### Task requirements
Within the records below is a range that opens at the line with "thumb ip: (361, 865)" and closes at the line with "pinky tip: (351, 963)". Return that range word for word, both ends included, and only that range.

### Information shown

<<<<

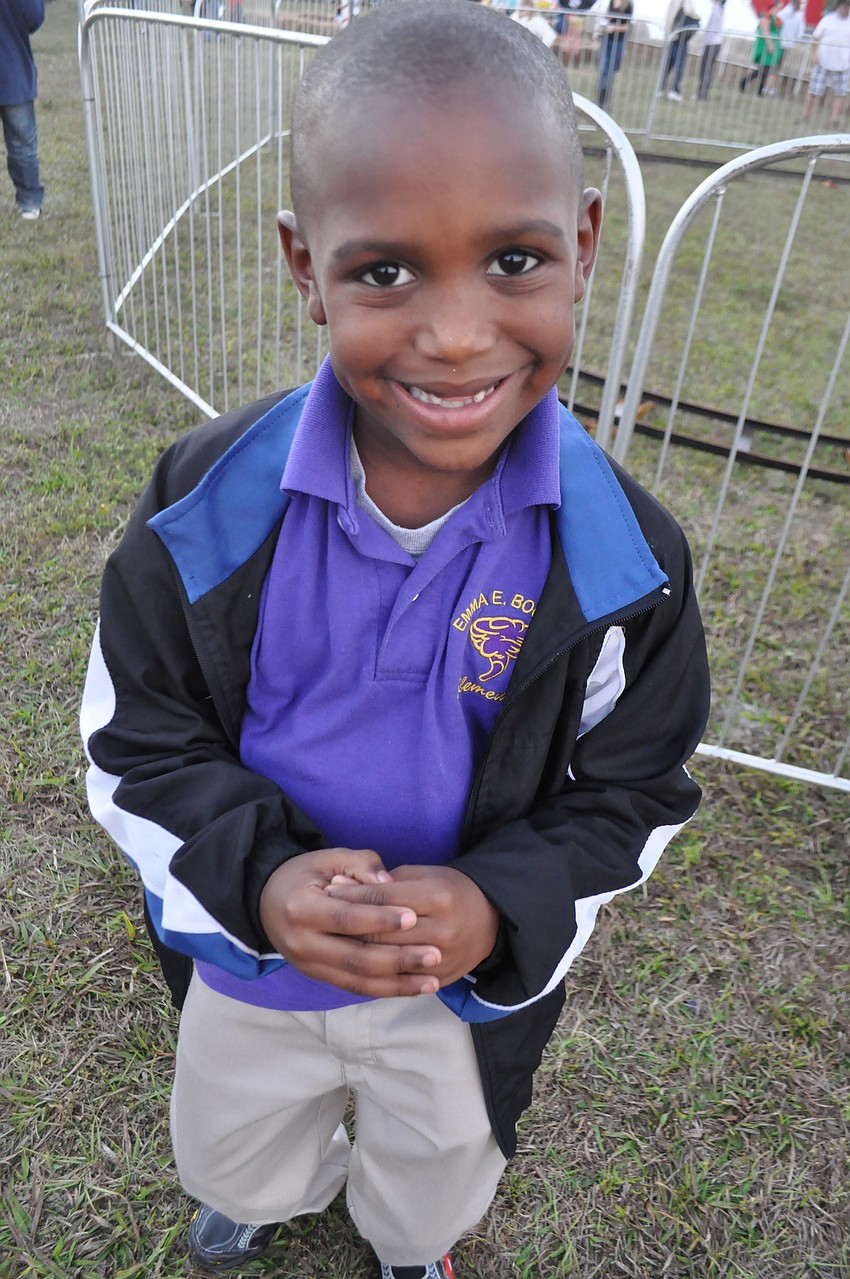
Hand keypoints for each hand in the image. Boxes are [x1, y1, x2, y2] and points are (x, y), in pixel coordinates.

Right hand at [259, 849, 441, 997]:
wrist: (268, 901)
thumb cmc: (305, 874)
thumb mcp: (329, 858)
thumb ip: (361, 865)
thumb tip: (390, 882)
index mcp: (301, 908)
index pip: (346, 918)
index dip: (380, 918)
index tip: (414, 916)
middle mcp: (301, 943)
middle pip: (355, 957)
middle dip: (398, 958)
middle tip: (435, 954)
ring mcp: (309, 965)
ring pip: (358, 980)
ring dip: (398, 984)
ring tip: (432, 980)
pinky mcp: (318, 976)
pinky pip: (354, 987)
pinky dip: (385, 989)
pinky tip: (413, 987)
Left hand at [324, 864, 499, 986]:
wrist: (490, 921)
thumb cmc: (449, 889)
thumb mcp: (422, 874)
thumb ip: (384, 881)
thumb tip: (341, 883)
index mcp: (439, 896)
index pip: (384, 897)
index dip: (352, 893)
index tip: (327, 889)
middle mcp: (443, 929)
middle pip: (382, 932)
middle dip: (347, 924)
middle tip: (321, 916)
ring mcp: (443, 959)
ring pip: (386, 960)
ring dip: (354, 950)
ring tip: (330, 939)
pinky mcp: (440, 979)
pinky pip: (398, 981)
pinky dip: (373, 972)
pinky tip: (351, 963)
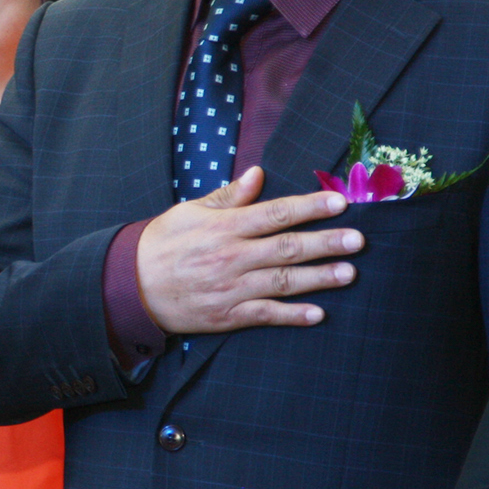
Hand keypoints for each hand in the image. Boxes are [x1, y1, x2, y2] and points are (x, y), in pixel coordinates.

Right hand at [135, 166, 362, 335]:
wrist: (130, 286)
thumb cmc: (162, 243)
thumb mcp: (190, 211)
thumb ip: (227, 196)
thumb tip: (258, 174)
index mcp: (224, 227)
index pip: (274, 213)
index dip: (309, 207)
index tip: (339, 202)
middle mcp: (231, 257)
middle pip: (286, 248)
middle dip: (325, 243)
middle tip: (358, 240)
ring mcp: (230, 288)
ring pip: (282, 282)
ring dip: (319, 278)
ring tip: (349, 273)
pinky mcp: (226, 315)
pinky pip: (265, 314)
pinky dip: (291, 315)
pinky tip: (318, 313)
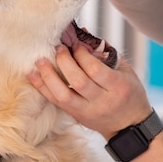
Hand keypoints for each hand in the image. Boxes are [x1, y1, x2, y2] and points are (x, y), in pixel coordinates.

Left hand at [27, 43, 151, 139]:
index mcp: (118, 87)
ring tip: (41, 61)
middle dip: (64, 62)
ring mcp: (87, 111)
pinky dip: (43, 88)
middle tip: (59, 48)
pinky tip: (33, 75)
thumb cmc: (130, 93)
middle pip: (78, 81)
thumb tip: (82, 35)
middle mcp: (102, 101)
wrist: (129, 126)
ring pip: (63, 95)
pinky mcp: (77, 116)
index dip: (82, 55)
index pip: (95, 70)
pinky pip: (56, 102)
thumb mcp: (126, 72)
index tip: (75, 45)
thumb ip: (106, 54)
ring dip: (48, 76)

>>>>

### Written response
thumb ip: (361, 865)
thumb tip: (390, 882)
index mcp: (301, 908)
index pip: (346, 918)
index dip: (380, 918)
index tip: (414, 916)
middle mcp: (301, 943)
middle pip: (355, 957)
middle dip: (398, 958)
middle tip: (435, 954)
ring mcp: (309, 965)
ring pip: (358, 980)
ring dip: (398, 984)
ring tip: (432, 980)
pinky mcp: (318, 976)
pinky pip: (354, 987)
pinky dip: (385, 989)
pinky tip: (413, 987)
Left hand at [324, 864, 499, 986]:
wrist: (490, 921)
thumb cmc: (449, 889)
thumb mcp: (422, 874)
thumb ip: (384, 881)
thumb tip: (341, 883)
index mcp: (439, 896)
index pip: (384, 897)
index dip: (352, 893)
index tip: (327, 889)
middle mcp: (443, 929)
middle pip: (382, 932)
middle dip: (347, 924)
middle tip: (321, 916)
ring mcp: (443, 959)
ring pip: (386, 960)
ring dip: (354, 950)
ring tip: (330, 939)
pinky mcp: (440, 979)
pinky pip: (398, 981)
pinky dip: (373, 972)
pinky tip: (351, 963)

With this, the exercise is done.